I rambled too long on what the boys did, so I will hold back from boring you with what things were crossed off my Forever Present, never quite done, LIST OF THINGS TO DO.

Not to get off this flowery yet in-depth subject of our family's May accomplishments, but I wonder what will happen to my LIST when I die? Surely, the world will stop spinning--or at the very least, wobble a bit. My list must be holding together something in this perfectly turning globe. Doesn't your list help the world spin more peacefully on its axis? Can't you feel the gentle hum of the rotating earth being moved along with more efficiency every time you cross something off of it. I sure do.

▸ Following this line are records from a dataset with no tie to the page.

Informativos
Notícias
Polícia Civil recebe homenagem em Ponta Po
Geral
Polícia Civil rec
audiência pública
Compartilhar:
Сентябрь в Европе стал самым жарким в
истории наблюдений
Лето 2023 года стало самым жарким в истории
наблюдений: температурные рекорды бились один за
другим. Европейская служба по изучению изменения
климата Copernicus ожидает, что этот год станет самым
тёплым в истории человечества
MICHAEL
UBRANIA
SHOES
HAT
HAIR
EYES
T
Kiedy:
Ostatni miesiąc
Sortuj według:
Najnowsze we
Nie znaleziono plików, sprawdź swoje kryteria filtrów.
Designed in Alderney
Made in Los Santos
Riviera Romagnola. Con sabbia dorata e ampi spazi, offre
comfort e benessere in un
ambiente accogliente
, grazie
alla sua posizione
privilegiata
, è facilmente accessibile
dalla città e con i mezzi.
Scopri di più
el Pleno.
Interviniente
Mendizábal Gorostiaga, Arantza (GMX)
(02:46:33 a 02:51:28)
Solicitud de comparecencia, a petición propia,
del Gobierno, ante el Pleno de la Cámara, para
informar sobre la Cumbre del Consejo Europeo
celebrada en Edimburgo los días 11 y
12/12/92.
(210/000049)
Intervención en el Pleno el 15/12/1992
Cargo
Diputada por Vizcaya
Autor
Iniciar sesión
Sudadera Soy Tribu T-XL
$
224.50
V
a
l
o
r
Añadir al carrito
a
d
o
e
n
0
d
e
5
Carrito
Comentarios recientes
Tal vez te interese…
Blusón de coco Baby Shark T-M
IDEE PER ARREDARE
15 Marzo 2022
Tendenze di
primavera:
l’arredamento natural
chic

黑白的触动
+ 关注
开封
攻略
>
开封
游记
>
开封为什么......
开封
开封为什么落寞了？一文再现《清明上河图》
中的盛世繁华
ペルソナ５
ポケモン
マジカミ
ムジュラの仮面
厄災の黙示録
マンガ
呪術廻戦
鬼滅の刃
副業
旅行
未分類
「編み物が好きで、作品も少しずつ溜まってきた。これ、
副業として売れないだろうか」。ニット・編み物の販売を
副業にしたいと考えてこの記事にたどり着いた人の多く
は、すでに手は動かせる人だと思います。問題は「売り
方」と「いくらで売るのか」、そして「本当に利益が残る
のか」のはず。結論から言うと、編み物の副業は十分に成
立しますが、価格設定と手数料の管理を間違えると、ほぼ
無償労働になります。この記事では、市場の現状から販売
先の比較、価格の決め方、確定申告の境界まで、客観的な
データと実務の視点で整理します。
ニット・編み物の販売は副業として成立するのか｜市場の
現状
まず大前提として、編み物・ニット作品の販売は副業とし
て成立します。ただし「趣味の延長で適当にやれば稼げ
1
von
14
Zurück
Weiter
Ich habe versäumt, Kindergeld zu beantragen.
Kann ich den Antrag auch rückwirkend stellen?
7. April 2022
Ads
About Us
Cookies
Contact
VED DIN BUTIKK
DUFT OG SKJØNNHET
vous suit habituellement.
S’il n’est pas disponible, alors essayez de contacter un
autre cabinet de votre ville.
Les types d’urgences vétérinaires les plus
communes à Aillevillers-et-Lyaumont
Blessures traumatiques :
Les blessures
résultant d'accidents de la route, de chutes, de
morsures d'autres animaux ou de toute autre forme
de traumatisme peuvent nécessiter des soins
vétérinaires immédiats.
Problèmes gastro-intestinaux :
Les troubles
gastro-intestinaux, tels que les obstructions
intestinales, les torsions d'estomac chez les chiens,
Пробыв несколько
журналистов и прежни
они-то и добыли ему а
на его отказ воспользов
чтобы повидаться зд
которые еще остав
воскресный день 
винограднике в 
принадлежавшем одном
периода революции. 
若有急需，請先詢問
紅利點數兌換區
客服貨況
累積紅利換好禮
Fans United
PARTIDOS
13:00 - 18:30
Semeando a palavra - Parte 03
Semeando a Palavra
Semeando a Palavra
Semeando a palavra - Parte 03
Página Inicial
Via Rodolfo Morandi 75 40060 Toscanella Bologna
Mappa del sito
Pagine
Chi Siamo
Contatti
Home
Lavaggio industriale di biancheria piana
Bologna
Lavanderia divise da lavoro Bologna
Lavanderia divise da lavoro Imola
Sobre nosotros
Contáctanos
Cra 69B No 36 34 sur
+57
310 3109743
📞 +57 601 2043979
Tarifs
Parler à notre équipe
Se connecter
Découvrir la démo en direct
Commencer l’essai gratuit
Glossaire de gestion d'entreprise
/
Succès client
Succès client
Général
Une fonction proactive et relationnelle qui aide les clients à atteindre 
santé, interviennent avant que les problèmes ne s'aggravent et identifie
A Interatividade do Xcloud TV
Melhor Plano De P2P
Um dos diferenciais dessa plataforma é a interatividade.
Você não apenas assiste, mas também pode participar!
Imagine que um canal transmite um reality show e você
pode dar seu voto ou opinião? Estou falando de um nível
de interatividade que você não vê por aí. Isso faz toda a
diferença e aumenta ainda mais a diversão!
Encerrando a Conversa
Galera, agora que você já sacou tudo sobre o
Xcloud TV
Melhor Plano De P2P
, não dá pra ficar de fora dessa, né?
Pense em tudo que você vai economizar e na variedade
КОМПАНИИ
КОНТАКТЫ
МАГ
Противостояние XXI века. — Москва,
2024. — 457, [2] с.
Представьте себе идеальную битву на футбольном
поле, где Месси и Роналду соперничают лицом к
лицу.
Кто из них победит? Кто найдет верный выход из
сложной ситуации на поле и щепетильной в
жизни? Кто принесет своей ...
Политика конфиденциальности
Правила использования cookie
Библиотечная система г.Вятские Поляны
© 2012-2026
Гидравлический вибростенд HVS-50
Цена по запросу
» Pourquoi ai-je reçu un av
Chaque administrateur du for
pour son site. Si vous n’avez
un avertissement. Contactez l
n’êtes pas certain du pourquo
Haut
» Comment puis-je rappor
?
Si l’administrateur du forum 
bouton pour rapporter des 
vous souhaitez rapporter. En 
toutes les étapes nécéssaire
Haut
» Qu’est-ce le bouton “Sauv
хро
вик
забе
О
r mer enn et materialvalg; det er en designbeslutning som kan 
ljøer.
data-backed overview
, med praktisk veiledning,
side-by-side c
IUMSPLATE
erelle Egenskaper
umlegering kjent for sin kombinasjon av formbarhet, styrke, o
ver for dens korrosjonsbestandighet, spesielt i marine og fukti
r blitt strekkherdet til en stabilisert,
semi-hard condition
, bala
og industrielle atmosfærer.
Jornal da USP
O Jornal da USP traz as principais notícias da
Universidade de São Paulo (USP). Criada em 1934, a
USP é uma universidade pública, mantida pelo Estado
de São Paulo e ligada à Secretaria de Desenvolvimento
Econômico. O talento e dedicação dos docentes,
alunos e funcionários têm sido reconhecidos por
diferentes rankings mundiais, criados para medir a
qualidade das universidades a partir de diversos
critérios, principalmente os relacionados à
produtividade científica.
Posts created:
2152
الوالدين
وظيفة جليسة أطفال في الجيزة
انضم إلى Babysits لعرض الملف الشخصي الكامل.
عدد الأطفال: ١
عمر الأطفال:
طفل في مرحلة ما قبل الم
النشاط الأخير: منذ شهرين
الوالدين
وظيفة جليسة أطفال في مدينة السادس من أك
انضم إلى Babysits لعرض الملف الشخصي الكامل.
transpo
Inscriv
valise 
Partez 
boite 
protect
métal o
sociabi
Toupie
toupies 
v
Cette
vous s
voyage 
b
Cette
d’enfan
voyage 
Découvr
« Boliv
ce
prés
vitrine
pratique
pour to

But now here is the really weird thing about that rotating earth and our connection with it through our lists...

No one, I mean, not one single person on this crowded planet, has ever thanked me for keeping their world in spinning harmony by ticking off another item on the LIST. How about you? Ever been thanked? Yeah, weird, huh? Its like they don't even know.

Well, that was enough time away from my list. If I don't get the vacuuming done, there may be a significant jolt in the planetary cycle just as people are sitting down to dinner. List crossing off may be a thankless job but some one has to do it. Might as well be us.

And thank goodness that the next generation is being trained on getting things done. Makes me feel a deep, unabashed part of the universal scheme of rotation to have produced two contributors to the revolving of the earth. Spin on, earth! I will get the dog washed and finish writing another chapter this weekend.